Neri v. Retail Marine Corp.
334 N.Y.S.2d 165, 285 N.E.2d 311 (N.Y. 1972)

  • Neri contracted to buy a boat from Retail Marine for $12k, with a $4k deposit. However, Neri told Retail Marine he was hospitalized and couldn’t pay for the boat.
    • Retail Marine had already ordered the boat from the manufacturer.
  • Retail Marine declined to refund Neri’s deposit and he sued to recover. Retail Marine countersued and claimed $4k of damages from Neri’s breach of contract.
    • The boat was sold to another person for the same price.
      • Neri claimed this meant that Retail Marine’s loss was recouped.
      • Retail Marine claimed that it would have sold two boats if Neri had honored his contract.
      • Basically, Retail Marine claimed that they were a lost volume seller.

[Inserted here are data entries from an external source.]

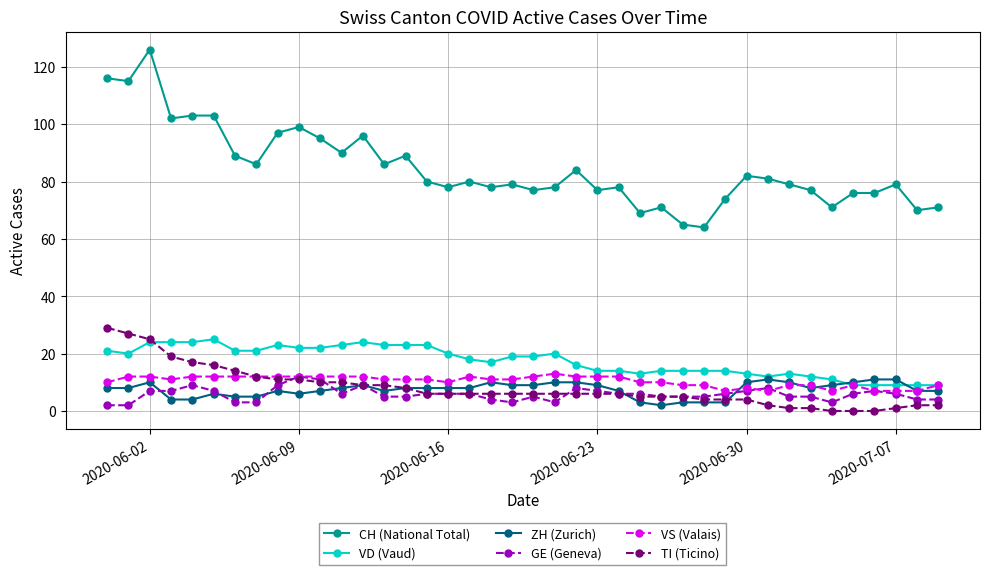

Which series has the widest spread of values?

CH (National Total)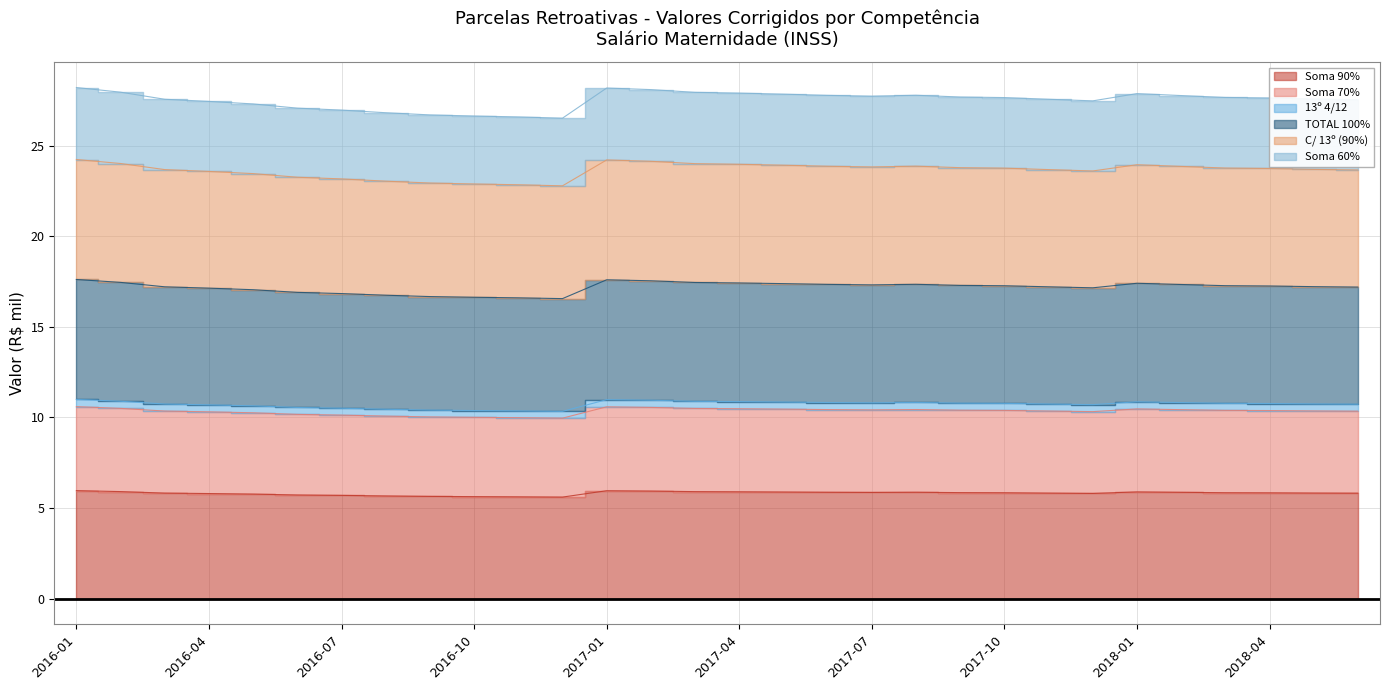

In TOTAL 100%, how many points are higher than both neighbors (excluding endpoints)?

3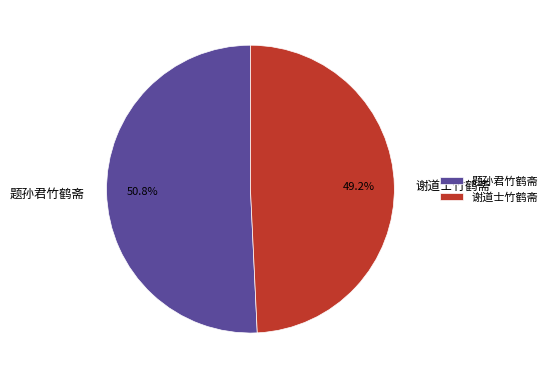

True or false: 题孙君竹鹤斋 accounts for 51% of the total.

True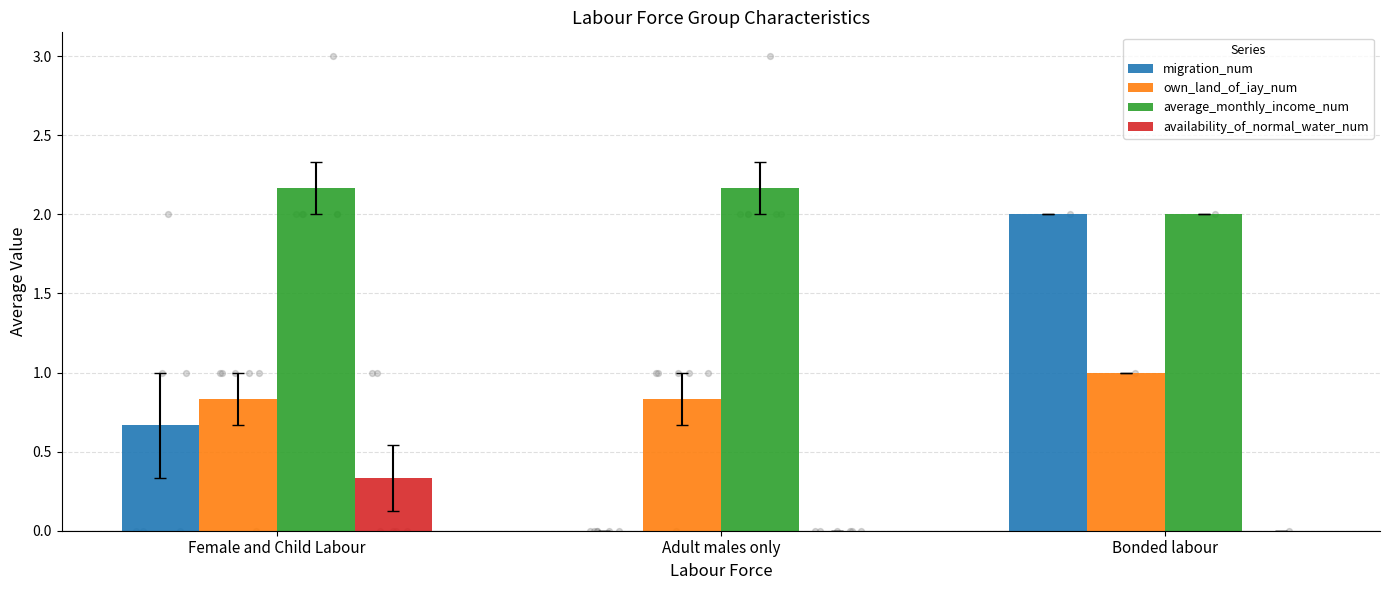

Which series contains the highest Y value?

average_monthly_income_num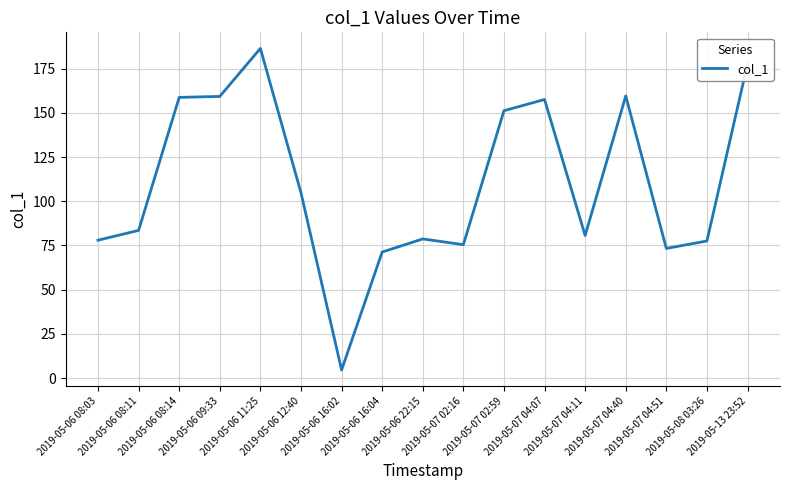

Which category has the lowest value across all series?

2019-05-06 16:02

        • Lost volume sellers lose profit even if they mitigate the damages by selling the goods to a new person for the same price!
        • Under this reasoning, almost all commercial sellers would be lost volume sellers. The only ones who wouldn’t be are those people who only have one item to sell (e.g. if your neighbor is selling his used car).
  • Trial Court found for Neri. Retail Marine appealed.
    • The Trial Court found that, under UCC §2-718(2)(b) Retail Marine had not proved any incidental damages, and therefore should return the deposit money to Neri (except for $500.)
  • Appellate Court reversed.
    • The Appellate Court looked to UCC §2-718(2)(b) which states that although the buyer is in breach, they can have back any payment which “exceeds reasonable liquidated damages stipulated by the contract”, or, in absence of such stipulation (like this case), “20% of the buyers total performance, or $500, whichever is smaller.”
      • However, this can be overruled by other provisions in the UCC:
        • UCC §2-708 says that, “the measure of the damages for non-acceptance or repudiation by the buyer is the difference between the market price at the time and place for tender and the unpaid contract price together with any incidental damages.”
        • UCC § 2-708(2) implies that the idea that one can recoup damages by reselling the material to someone else assumes that you only have a limited number of items to sell. If, in reality, you have an inexhaustable supply, a breach of contract costs the seller the entire profit for an item, even if he then sells that item. To someone else, since he could have had two sales instead of one. This is the principle of a lost volume seller.
        • The concluding clause of UCC §2-708(2), “any due credit for payments of proceeds of resale,” is only relevant to the ‘junk value’ of the goods, if they are sold as scrap. This clause is not to imply the proceeds of resale for the boat itself. If it did apply, then the last cause of §2-708(2) would essentially negate the rest of the section!
        • According to several parts of the UCC (§1-106(1), §2-710, §2-708(2)) legal fees are generally not considered a protective expense.
  • Sometimes marginal costs exceed marginal revenues. It’s not always profitable to make ‘one more sale’. This is why stores close at night, it’s not profitable to pay the extra salaries to keep the store open all night, even if it results in more sales. Retail Marine does not stay open all night, so the court was wrong is assuming that they could always make a profit on ‘one more sale’. There is an optimal number of sales per day, regardless of what goods you are selling.